Ireland’s largest fresh-water lake, Lough Neagh (also the largest lake across the islands of Ireland and Britain), is on the edge of ecological disaster. The reasons are a mixture of greed from private business, and inaction from the public authorities charged with enforcing environmental protection. Since the start of this century, there has been a minimum 80% fall in winter migrating birds on the Lough. There has been a minimum two-thirds collapse in insect and snail life. There are fears fish stocks will collapse completely.

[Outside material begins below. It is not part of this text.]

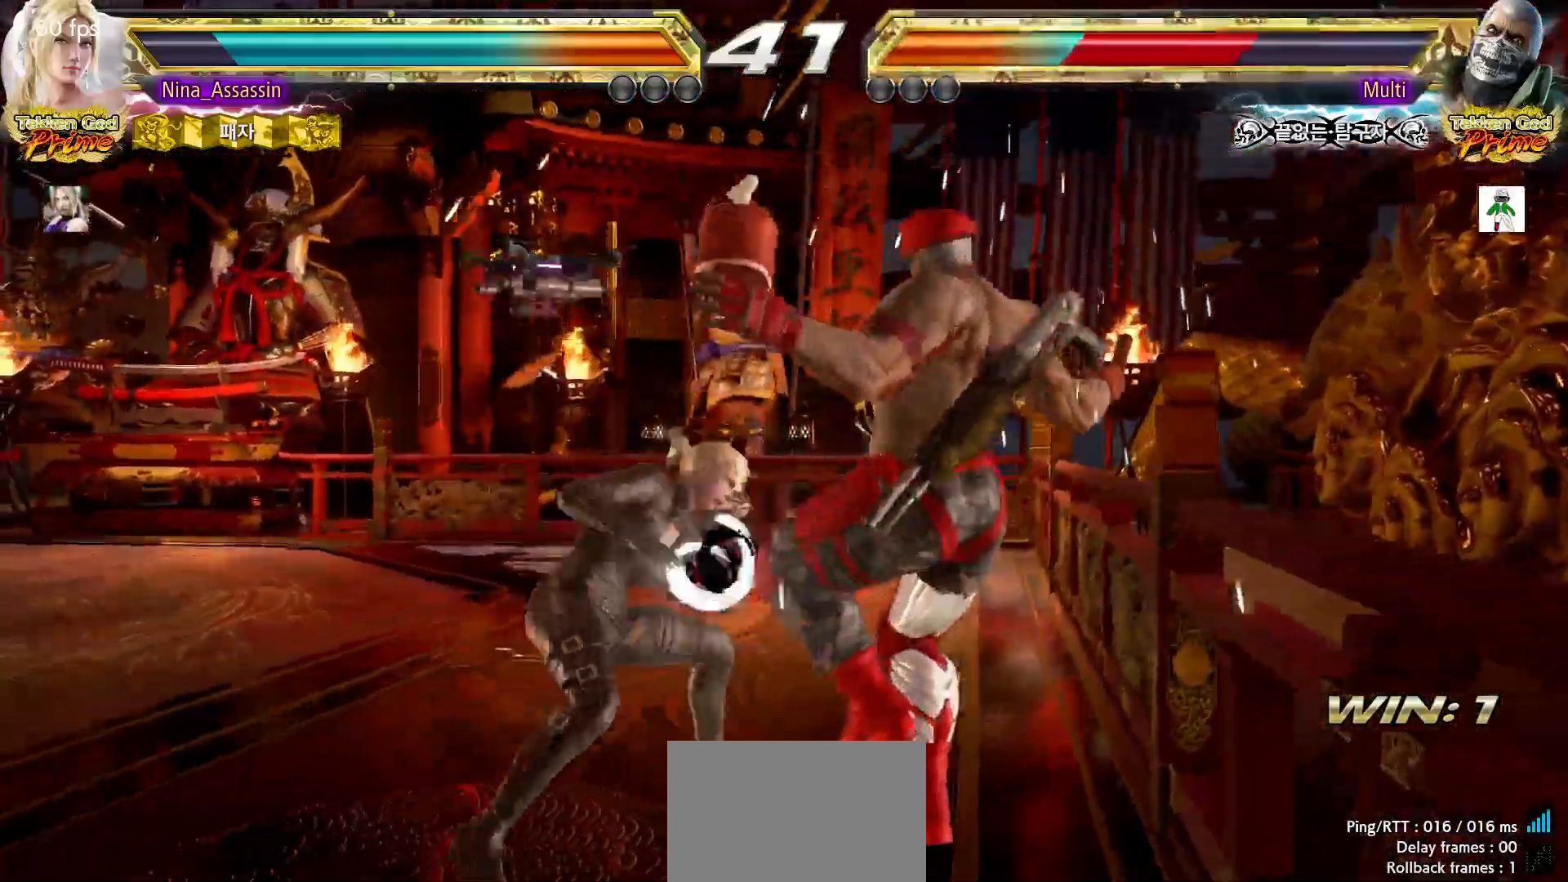
{"buttons": [], "left_stick": "center"}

The 20 miles (32 km) long and 9 miles (14 km) wide lough’s water is publicly owned. However, in a bizarre hangover from feudalism, the Shaftesbury Estate owns the bed and foreshore. Four hundred years ago the then King gave these to Sir Arthur Chichester during the Plantation of Ulster [The Plantation of Ulster was the colonisation of Ulster – a province of Ireland – – by people from Britain during the reign of King James 1]. In the 19th Century they passed to the Shaftesbury Estate, based in Dorset.
This summer, toxic algae has been a big and visible problem. Dogs have drunk water from the Lough and died. Algae floated down the Bann to the sea and forced the closure of beaches in Co. Derry.
The Lough supplies 40% of the North’s drinking water. The algae results from run-offs from industrial scale agriculture. Agri-industry is a dangerously influential section of capitalism in the North. Neither senior public servants nor the main political parties will dare stand up to it.
Sand dredging is another cause of huge damage to the Lough. The dredging companies receive millions in tax relief. Over the past two years there were 49 known breaches of conditions. The Shaftesbury Estate receives a levy for each tonne of sand. The dredging has caused dead zones in the Lough. These will take centuries to recover. There are scars 56 feet deep in the Lough bed. In 2017 the Court of Appeal ruled the dredging should be reviewed. Despite that, in 2020 Environment Minister Nichola Mallon of the SDLP permitted continued dredging.
The destruction of Lough Neagh is a brutal example of how capitalism exploits and destroys nature with no regard for the future. To stop this threat the lough in its totality must be brought into public ownership so it can be saved.